In the study, four scenarios were investigated. Scenario I and Scenario II aimed to illustrate the effects of the commodity prices observed in 2020. Scenario III and Scenario IV explored the impact of energy and EUA prices in 2030. From the results, the following conclusions can be derived:
The iterative computational process generates feasible solutions for profit maximization considering the technical constraints of the CHP system and the variation of energy and carbon emission prices.
The distributions of the different outcomes allowed to estimate the probability of the potential annual profits. For the case of the stand-alone CHP system operating in the market scenario of 2020, there is an 80% probability that the annual profit will be less than or equal to €30.98 M.

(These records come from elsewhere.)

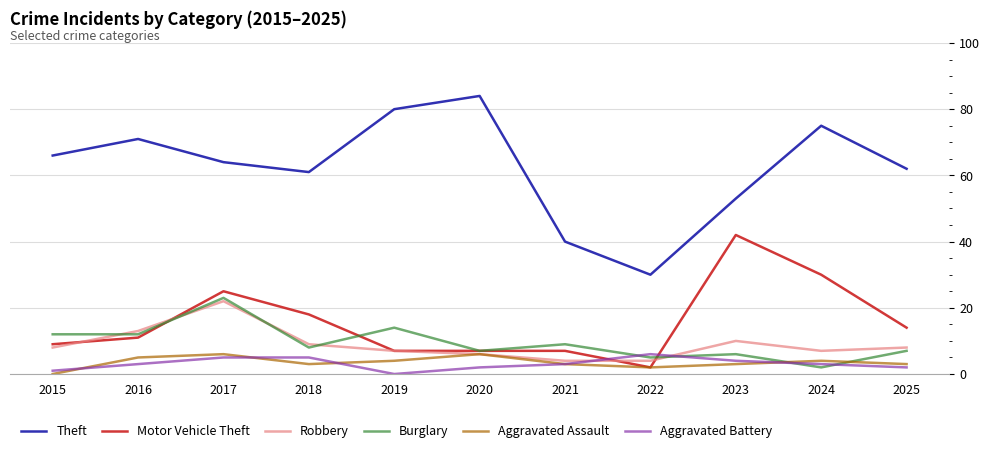

True or false: Motor Vehicle Theft and Theft intersect in this chart.

False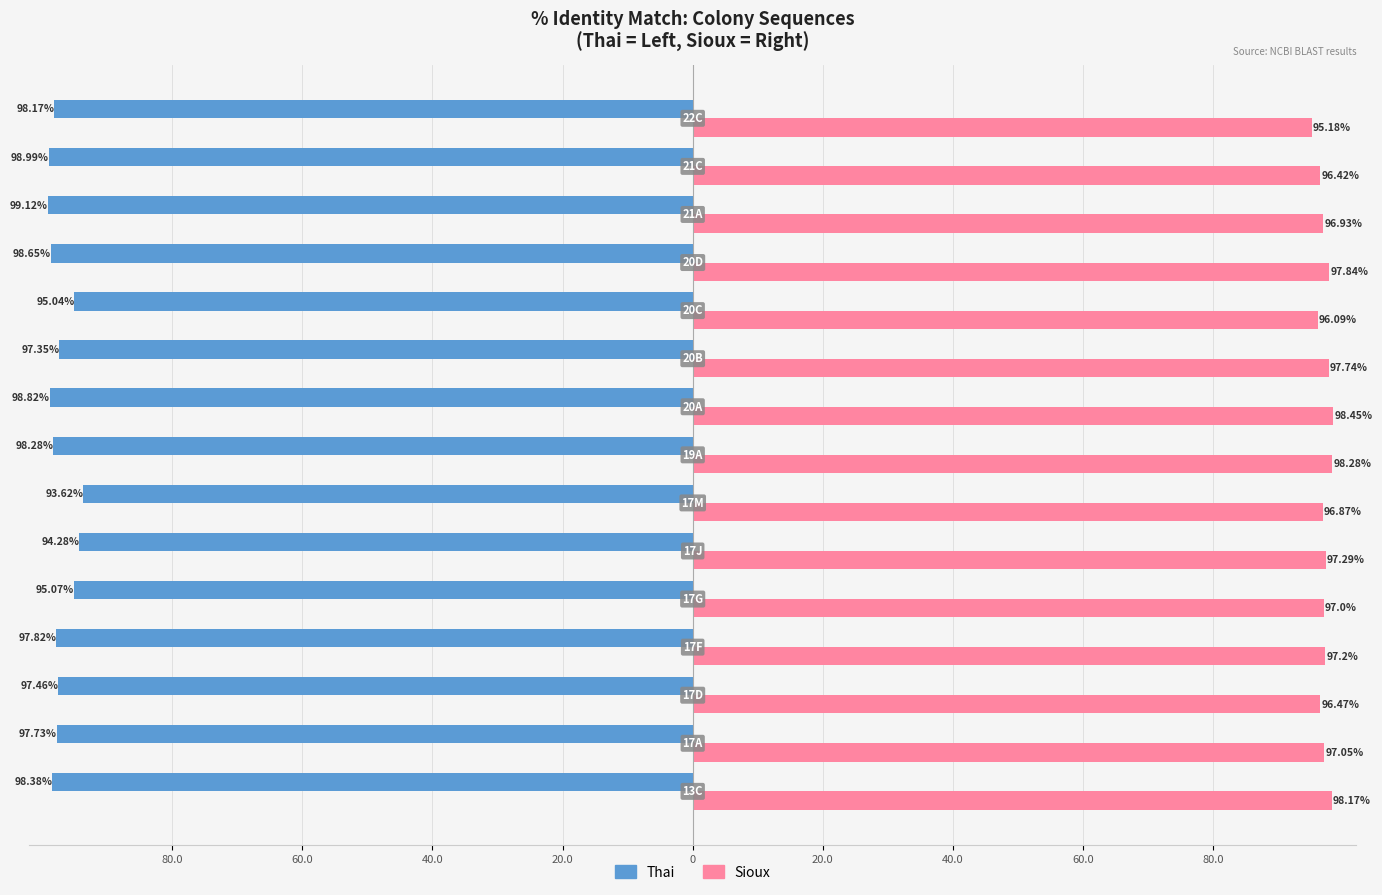

What are all the series names shown in the legend?

Thai, Sioux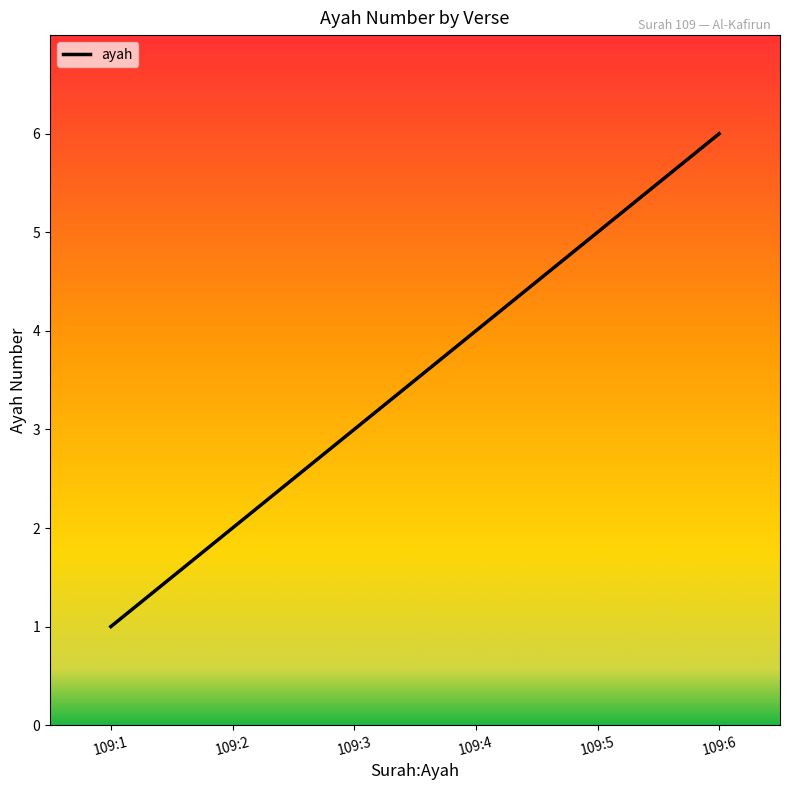

Which category has the highest value across all series?

109:6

There is an 80% probability that in 2030 the annual profit of the stand-alone CHP system will be less than or equal to €11.88 M, while for the integrated CHP-HOB-TES system, the profit may be less than or equal to €12.6 M.
Integrating a short-term thermal energy storage unit increased the profitability of the system and helped reduce the risk associated with fluctuating energy prices. Profit increased on average by €0.74 M (with the implementation of a TES) in 2020 and €0.71 M in 2030.

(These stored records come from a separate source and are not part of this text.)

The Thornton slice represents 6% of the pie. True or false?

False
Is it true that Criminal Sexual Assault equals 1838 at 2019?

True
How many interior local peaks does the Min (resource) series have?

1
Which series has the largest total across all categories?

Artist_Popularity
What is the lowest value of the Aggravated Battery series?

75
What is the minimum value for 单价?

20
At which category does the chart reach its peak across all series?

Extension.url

In the coming years, the operational patterns and economic results of CHP systems will be significantly affected by new electricity and heat consumption patterns and market changes. Moreover, further research challenges will arise because of the increasing penetration of renewable generation and large-scale electrical energy storage deployment. The issues mentioned above will require comprehensive models that consider multiple interdependent sources of uncertainty (e.g., short-term economic factors, environmental and operational aspects of renewable power technologies, power and heat consumption patterns, and thermal comfort levels, among others). In this regard, an important avenue for future research is the incorporation of wind and solar systems along with their high degree of uncertainty (wind speed and solar irradiation) into the proposed Monte Carlo-based method. Another direction for future research is the integration of new computational techniques such as deep learning (neural networks) to reduce the computational complexity of the Monte Carlo approach and the mixed-integer linear programming model.